As the district court observed, Congress is quite capable of creating statutes that hold shareholders or controlling entities liable for the acts of valid corporations. In fact, Congress adopted a "control" test in the next subsection of the statute. Under CERCLA, the term "owner or operator" is defined for facilities conveyed to state or local governments by bankruptcy, tax delinquency or abandonment, as "any person who owned, operated or otherwise controlled activities at such facility immediately" before conveyance. 42 U.S.C. Section 9601(20)(A)(iii) (emphasis added). No such "control" test appears in subsection (ii), the subsection at issue in this case, and we will imply none. Similarly, La.Rev.Stat.Ann. Section 30:2276 (West 1989 Supp.) does not impose direct liability on parent corporations for the acts of their subsidiaries.
Further, the facts here militate against piercing the corporate veil. Lincoln faithfully adhered to basic corporate formalities by keeping its own books and records and holding frequent shareholder and directors meetings. The daily operations of Lincoln and James Co. were separate. Hayes and Tooke were the most involved in the operations of Lincoln; neither was employed by James Co. Lincoln owned its own property, and the property was not used by James Co. Lincoln filed separate tax returns. Lincoln paid its own bills and made its own arrangement for employee benefits. The notes from the 1950 special shareholders meeting indicate that Lincoln operated quite independently from James Co.

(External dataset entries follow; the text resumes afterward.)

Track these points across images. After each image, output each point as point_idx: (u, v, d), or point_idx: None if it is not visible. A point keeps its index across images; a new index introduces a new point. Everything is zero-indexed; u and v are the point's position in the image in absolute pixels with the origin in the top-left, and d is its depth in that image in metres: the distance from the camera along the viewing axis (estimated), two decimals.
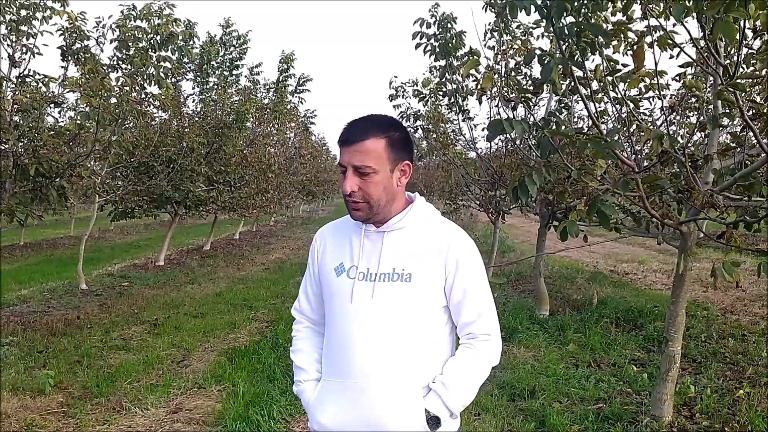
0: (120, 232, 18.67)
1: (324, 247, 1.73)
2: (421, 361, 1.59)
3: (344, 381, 1.60)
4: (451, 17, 5.90)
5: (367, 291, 1.59)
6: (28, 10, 5.83)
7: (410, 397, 1.56)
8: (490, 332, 1.63)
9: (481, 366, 1.62)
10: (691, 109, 4.29)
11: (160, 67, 6.73)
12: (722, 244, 2.90)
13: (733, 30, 2.19)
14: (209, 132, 10.69)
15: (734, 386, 4.24)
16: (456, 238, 1.62)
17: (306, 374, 1.72)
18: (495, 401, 4.00)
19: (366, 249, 1.63)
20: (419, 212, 1.65)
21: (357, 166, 1.53)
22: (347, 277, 1.63)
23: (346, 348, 1.60)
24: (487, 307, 1.63)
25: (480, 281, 1.63)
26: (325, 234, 1.76)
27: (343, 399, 1.61)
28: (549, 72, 2.48)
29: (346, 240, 1.68)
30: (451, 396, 1.56)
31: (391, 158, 1.56)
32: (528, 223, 18.77)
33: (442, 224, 1.66)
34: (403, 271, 1.58)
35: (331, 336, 1.67)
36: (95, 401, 4.09)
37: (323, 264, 1.71)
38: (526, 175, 2.54)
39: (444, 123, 7.69)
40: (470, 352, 1.61)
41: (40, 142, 5.41)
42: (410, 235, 1.62)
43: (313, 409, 1.67)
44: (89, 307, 7.14)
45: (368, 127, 1.56)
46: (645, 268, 10.39)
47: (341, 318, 1.63)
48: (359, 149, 1.53)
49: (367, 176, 1.53)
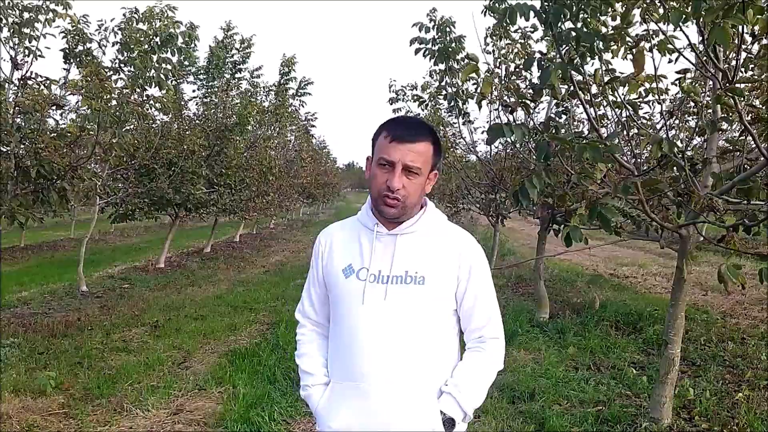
0: (120, 235, 18.67)
1: (330, 247, 1.70)
2: (432, 364, 1.61)
3: (356, 384, 1.59)
4: (450, 21, 5.92)
5: (380, 293, 1.58)
6: (31, 13, 5.86)
7: (422, 399, 1.57)
8: (497, 336, 1.68)
9: (491, 368, 1.66)
10: (690, 114, 4.30)
11: (160, 68, 6.76)
12: (722, 247, 2.91)
13: (728, 36, 2.21)
14: (210, 135, 10.71)
15: (733, 389, 4.25)
16: (468, 245, 1.65)
17: (313, 378, 1.69)
18: (495, 403, 4.01)
19: (377, 251, 1.62)
20: (431, 217, 1.67)
21: (408, 165, 1.53)
22: (357, 278, 1.61)
23: (357, 350, 1.59)
24: (495, 312, 1.68)
25: (489, 287, 1.67)
26: (330, 234, 1.73)
27: (354, 403, 1.59)
28: (548, 76, 2.50)
29: (355, 241, 1.66)
30: (465, 398, 1.58)
31: (432, 163, 1.60)
32: (528, 227, 18.76)
33: (452, 230, 1.69)
34: (417, 274, 1.58)
35: (340, 338, 1.65)
36: (96, 402, 4.10)
37: (329, 265, 1.68)
38: (527, 179, 2.56)
39: (444, 126, 7.72)
40: (481, 355, 1.65)
41: (42, 144, 5.42)
42: (422, 239, 1.63)
43: (324, 412, 1.65)
44: (90, 309, 7.14)
45: (422, 130, 1.58)
46: (645, 271, 10.40)
47: (351, 320, 1.61)
48: (413, 149, 1.54)
49: (413, 176, 1.55)
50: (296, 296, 8.55)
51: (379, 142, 1.58)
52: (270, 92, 16.59)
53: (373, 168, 1.59)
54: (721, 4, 2.21)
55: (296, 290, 8.54)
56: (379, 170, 1.56)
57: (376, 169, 1.57)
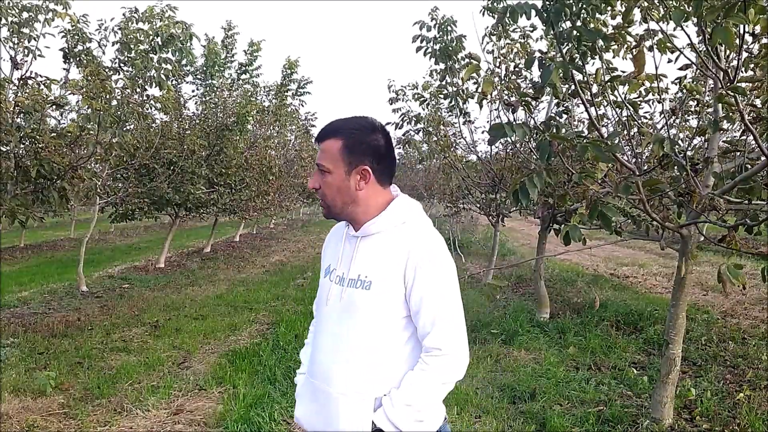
0: (120, 234, 18.67)
1: (325, 248, 1.81)
2: (376, 371, 1.56)
3: (312, 381, 1.68)
4: (451, 20, 5.91)
5: (338, 295, 1.62)
6: (31, 13, 5.85)
7: (361, 405, 1.55)
8: (441, 346, 1.51)
9: (430, 383, 1.52)
10: (691, 113, 4.30)
11: (161, 68, 6.76)
12: (723, 247, 2.91)
13: (731, 36, 2.20)
14: (210, 134, 10.71)
15: (734, 389, 4.25)
16: (417, 243, 1.53)
17: (303, 367, 1.81)
18: (496, 404, 4.00)
19: (345, 253, 1.66)
20: (393, 216, 1.59)
21: (318, 164, 1.59)
22: (329, 279, 1.69)
23: (315, 349, 1.70)
24: (443, 318, 1.51)
25: (438, 289, 1.52)
26: (329, 236, 1.82)
27: (309, 397, 1.69)
28: (550, 75, 2.50)
29: (338, 243, 1.72)
30: (397, 413, 1.51)
31: (347, 160, 1.55)
32: (528, 226, 18.77)
33: (407, 228, 1.58)
34: (366, 279, 1.56)
35: (314, 336, 1.76)
36: (96, 402, 4.10)
37: (322, 265, 1.78)
38: (527, 179, 2.55)
39: (444, 126, 7.71)
40: (419, 369, 1.53)
41: (42, 143, 5.42)
42: (381, 241, 1.58)
43: (297, 399, 1.77)
44: (90, 308, 7.14)
45: (334, 128, 1.59)
46: (645, 271, 10.40)
47: (319, 318, 1.73)
48: (322, 148, 1.59)
49: (325, 175, 1.58)
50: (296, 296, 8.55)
51: None
52: (270, 92, 16.59)
53: None
54: (723, 4, 2.21)
55: (296, 290, 8.54)
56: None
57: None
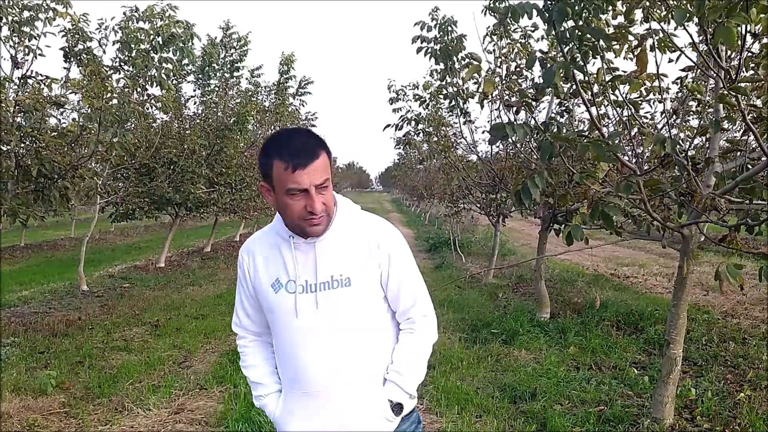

The district court was correctly guided by our court's prior decision in United States v. Jon-T Chemicals, Inc., 768 F.2d 686 (5th Cir.1985), cert. denied, 475 U.S. 1014, 106 S. Ct. 1194, 89 L. Ed. 2d 309 (1986). There are Circuit set out criteria for analyzing the issue of "control" in the parent/subsidiary context. In this case, the district court ran through the "laundry list" and properly found that the facts did not justify piercing the corporate veil. Veil piercing should be limited to situations in which the corporate entity is used as a sham to perpetrate a fraud or avoid personal liability. See Jon-T, supra at 691 (quoting Baker v. Raymond International, 656 F.2d 173, 179 (5th Cir.1981) ("control required for liability under the 'instrumentality' rule amounts to total domination of the subservient corporation, to the extent that the subservient corporation manifests no separate corporate interests of its own and functions solely to achieve the purposes of the dominant corporation"). The facts in this case do not support a finding that Lincoln was designed as a bogus shell for James Co. to hide behind.

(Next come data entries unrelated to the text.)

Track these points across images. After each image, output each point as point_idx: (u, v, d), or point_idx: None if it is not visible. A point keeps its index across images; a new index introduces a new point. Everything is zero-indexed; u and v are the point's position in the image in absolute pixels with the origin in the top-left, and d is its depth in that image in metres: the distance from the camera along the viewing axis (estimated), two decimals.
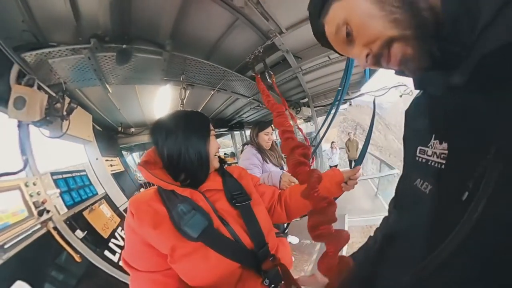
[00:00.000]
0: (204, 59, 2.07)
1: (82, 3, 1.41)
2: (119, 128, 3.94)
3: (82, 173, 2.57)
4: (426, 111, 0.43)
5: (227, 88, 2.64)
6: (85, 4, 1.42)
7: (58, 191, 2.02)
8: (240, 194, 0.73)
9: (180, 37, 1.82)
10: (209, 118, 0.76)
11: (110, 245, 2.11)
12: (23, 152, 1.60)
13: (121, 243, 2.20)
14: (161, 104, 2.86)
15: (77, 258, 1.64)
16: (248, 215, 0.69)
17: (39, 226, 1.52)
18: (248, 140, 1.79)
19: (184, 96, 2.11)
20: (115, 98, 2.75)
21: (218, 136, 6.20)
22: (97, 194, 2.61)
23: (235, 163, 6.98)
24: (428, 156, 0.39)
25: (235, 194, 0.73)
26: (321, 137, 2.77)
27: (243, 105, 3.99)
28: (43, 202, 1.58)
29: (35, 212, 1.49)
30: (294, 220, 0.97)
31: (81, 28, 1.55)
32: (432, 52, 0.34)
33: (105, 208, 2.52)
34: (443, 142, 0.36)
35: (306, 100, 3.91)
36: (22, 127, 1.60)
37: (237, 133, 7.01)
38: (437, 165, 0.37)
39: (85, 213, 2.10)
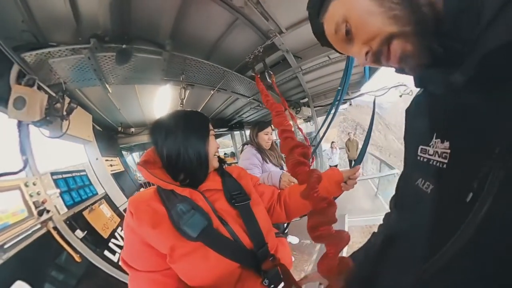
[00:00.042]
0: (204, 59, 2.07)
1: (82, 3, 1.41)
2: (119, 128, 3.95)
3: (82, 173, 2.58)
4: (427, 110, 0.42)
5: (227, 88, 2.64)
6: (85, 4, 1.42)
7: (58, 191, 2.02)
8: (239, 194, 0.73)
9: (180, 37, 1.82)
10: (209, 118, 0.76)
11: (110, 245, 2.11)
12: (23, 152, 1.60)
13: (121, 243, 2.20)
14: (161, 104, 2.85)
15: (77, 258, 1.64)
16: (247, 215, 0.69)
17: (39, 226, 1.52)
18: (248, 140, 1.79)
19: (184, 96, 2.11)
20: (115, 98, 2.76)
21: (218, 136, 6.22)
22: (97, 194, 2.61)
23: (235, 163, 6.98)
24: (429, 155, 0.39)
25: (235, 194, 0.72)
26: (321, 137, 2.77)
27: (243, 105, 3.99)
28: (43, 202, 1.58)
29: (35, 212, 1.49)
30: (294, 220, 0.97)
31: (81, 28, 1.56)
32: (432, 48, 0.34)
33: (105, 208, 2.52)
34: (445, 141, 0.35)
35: (306, 100, 3.91)
36: (22, 127, 1.60)
37: (237, 133, 7.01)
38: (438, 165, 0.36)
39: (85, 213, 2.10)
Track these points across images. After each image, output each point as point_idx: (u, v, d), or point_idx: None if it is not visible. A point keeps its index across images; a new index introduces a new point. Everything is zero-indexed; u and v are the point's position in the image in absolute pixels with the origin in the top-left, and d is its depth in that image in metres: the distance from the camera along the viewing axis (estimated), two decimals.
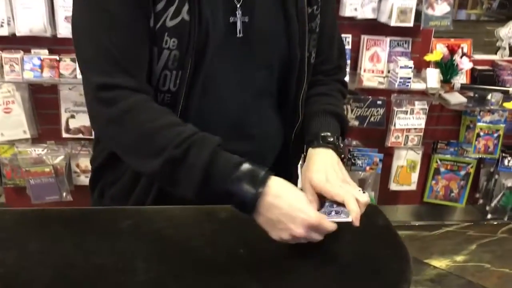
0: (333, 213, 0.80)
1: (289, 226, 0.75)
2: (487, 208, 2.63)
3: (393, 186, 2.54)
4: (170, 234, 0.83)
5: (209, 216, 0.88)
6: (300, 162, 1.05)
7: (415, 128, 2.34)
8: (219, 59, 0.89)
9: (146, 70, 0.87)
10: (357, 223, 0.77)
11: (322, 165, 0.88)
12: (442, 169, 2.60)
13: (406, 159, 2.49)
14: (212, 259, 0.78)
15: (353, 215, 0.77)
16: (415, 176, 2.53)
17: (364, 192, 0.84)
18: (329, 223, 0.77)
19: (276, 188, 0.77)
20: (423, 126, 2.34)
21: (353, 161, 2.41)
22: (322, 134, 0.94)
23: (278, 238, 0.78)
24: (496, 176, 2.58)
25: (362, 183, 2.42)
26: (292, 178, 1.08)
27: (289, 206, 0.76)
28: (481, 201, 2.67)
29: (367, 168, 2.40)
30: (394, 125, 2.32)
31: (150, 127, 0.82)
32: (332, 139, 0.94)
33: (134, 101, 0.83)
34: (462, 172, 2.58)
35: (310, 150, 0.94)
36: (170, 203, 0.89)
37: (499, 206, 2.59)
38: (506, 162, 2.52)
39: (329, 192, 0.83)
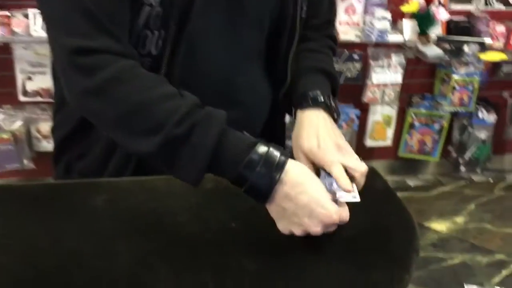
0: (334, 185, 0.72)
1: (305, 222, 0.66)
2: (460, 161, 2.64)
3: (369, 142, 2.50)
4: (152, 209, 0.74)
5: (192, 187, 0.79)
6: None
7: (392, 84, 2.29)
8: (205, 18, 0.78)
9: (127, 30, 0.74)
10: (347, 190, 0.70)
11: (313, 129, 0.80)
12: (416, 124, 2.57)
13: (382, 114, 2.44)
14: (201, 235, 0.70)
15: (342, 186, 0.70)
16: (390, 132, 2.50)
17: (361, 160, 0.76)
18: (346, 213, 0.69)
19: (295, 176, 0.68)
20: (400, 80, 2.29)
21: None
22: (311, 94, 0.85)
23: (286, 231, 0.69)
24: (470, 129, 2.58)
25: None
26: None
27: (309, 199, 0.67)
28: (454, 154, 2.68)
29: (344, 125, 2.34)
30: (371, 80, 2.26)
31: (142, 99, 0.69)
32: (322, 99, 0.85)
33: (119, 67, 0.70)
34: (436, 126, 2.57)
35: (299, 113, 0.85)
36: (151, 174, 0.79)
37: (472, 158, 2.60)
38: (480, 114, 2.52)
39: (321, 160, 0.75)
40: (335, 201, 0.68)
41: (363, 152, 2.53)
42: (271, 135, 0.92)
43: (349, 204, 0.70)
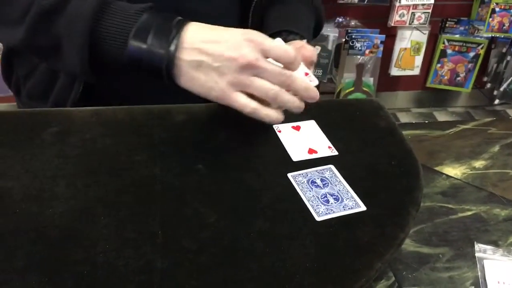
0: None
1: (231, 54, 0.53)
2: (495, 92, 2.43)
3: (394, 71, 2.31)
4: (107, 146, 0.64)
5: (160, 120, 0.68)
6: None
7: (422, 4, 2.05)
8: None
9: None
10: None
11: None
12: (449, 51, 2.35)
13: (410, 41, 2.23)
14: (158, 179, 0.59)
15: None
16: (419, 60, 2.29)
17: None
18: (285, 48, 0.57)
19: (197, 25, 0.56)
20: (432, 1, 2.04)
21: (350, 43, 2.15)
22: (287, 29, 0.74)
23: (223, 85, 0.55)
24: (509, 58, 2.34)
25: (360, 69, 2.19)
26: None
27: (218, 32, 0.55)
28: (488, 85, 2.46)
29: (367, 51, 2.15)
30: (399, 0, 2.02)
31: None
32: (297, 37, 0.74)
33: None
34: (471, 54, 2.34)
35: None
36: (101, 102, 0.68)
37: (508, 90, 2.39)
38: None
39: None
40: None
41: (387, 81, 2.35)
42: None
43: (345, 140, 0.57)
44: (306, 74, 0.66)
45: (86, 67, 0.57)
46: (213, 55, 0.54)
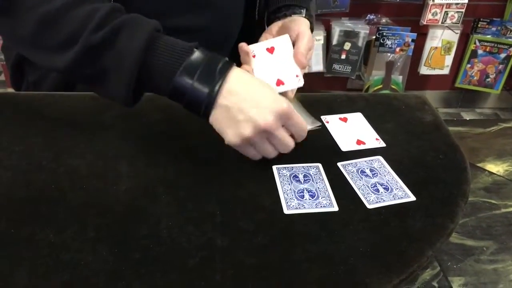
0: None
1: (254, 114, 0.57)
2: None
3: (424, 70, 2.30)
4: (164, 131, 0.66)
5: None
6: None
7: (456, 3, 2.04)
8: None
9: None
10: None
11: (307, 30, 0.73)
12: (480, 51, 2.33)
13: (442, 40, 2.22)
14: (217, 163, 0.61)
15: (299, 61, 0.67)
16: (449, 59, 2.28)
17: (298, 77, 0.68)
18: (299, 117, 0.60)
19: (239, 75, 0.59)
20: (466, 0, 2.03)
21: (381, 41, 2.15)
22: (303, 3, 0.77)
23: (236, 139, 0.58)
24: None
25: (389, 67, 2.18)
26: None
27: (255, 90, 0.58)
28: None
29: (397, 49, 2.14)
30: None
31: (48, 10, 0.57)
32: (303, 11, 0.78)
33: None
34: (502, 55, 2.32)
35: (284, 20, 0.77)
36: None
37: None
38: None
39: (291, 29, 0.72)
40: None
41: (416, 80, 2.34)
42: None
43: (391, 133, 0.59)
44: (297, 75, 0.67)
45: (130, 98, 0.58)
46: (242, 111, 0.57)
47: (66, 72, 0.60)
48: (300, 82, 0.66)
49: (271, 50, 0.69)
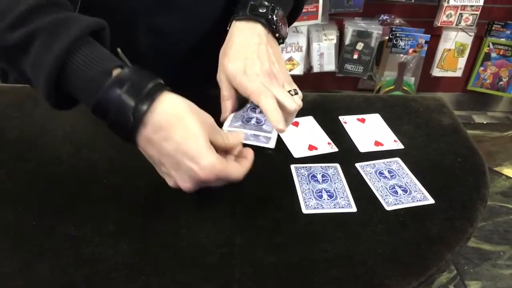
0: (253, 121, 0.61)
1: (173, 175, 0.51)
2: None
3: (436, 72, 2.29)
4: None
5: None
6: None
7: (471, 6, 2.03)
8: None
9: None
10: (280, 131, 0.57)
11: (243, 48, 0.63)
12: (493, 54, 2.31)
13: (455, 42, 2.20)
14: None
15: (273, 123, 0.57)
16: (462, 62, 2.26)
17: (296, 93, 0.62)
18: (235, 169, 0.53)
19: (162, 114, 0.50)
20: (481, 3, 2.01)
21: (394, 42, 2.14)
22: (253, 1, 0.66)
23: (168, 180, 0.53)
24: None
25: (402, 68, 2.18)
26: None
27: (175, 148, 0.50)
28: None
29: (410, 50, 2.13)
30: (448, 0, 2.00)
31: None
32: (264, 10, 0.65)
33: None
34: None
35: (233, 24, 0.66)
36: None
37: None
38: None
39: (246, 90, 0.60)
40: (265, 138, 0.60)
41: (427, 81, 2.33)
42: None
43: (410, 136, 0.59)
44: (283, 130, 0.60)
45: (63, 106, 0.52)
46: (164, 164, 0.51)
47: None
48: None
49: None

The district court allowed extensive discovery in this case. Appellants have pointed to those matters that they believe constitute a material issue of fact for determining whether James Co. can be held indirectly liable for Lincoln's activities. Those facts, if true, do not justify piercing the corporate veil. Therefore, the district court's grant of James Co.'s summary judgment motion was proper. We AFFIRM.
* District Judge of the Western District of Louisiana, sitting by designation.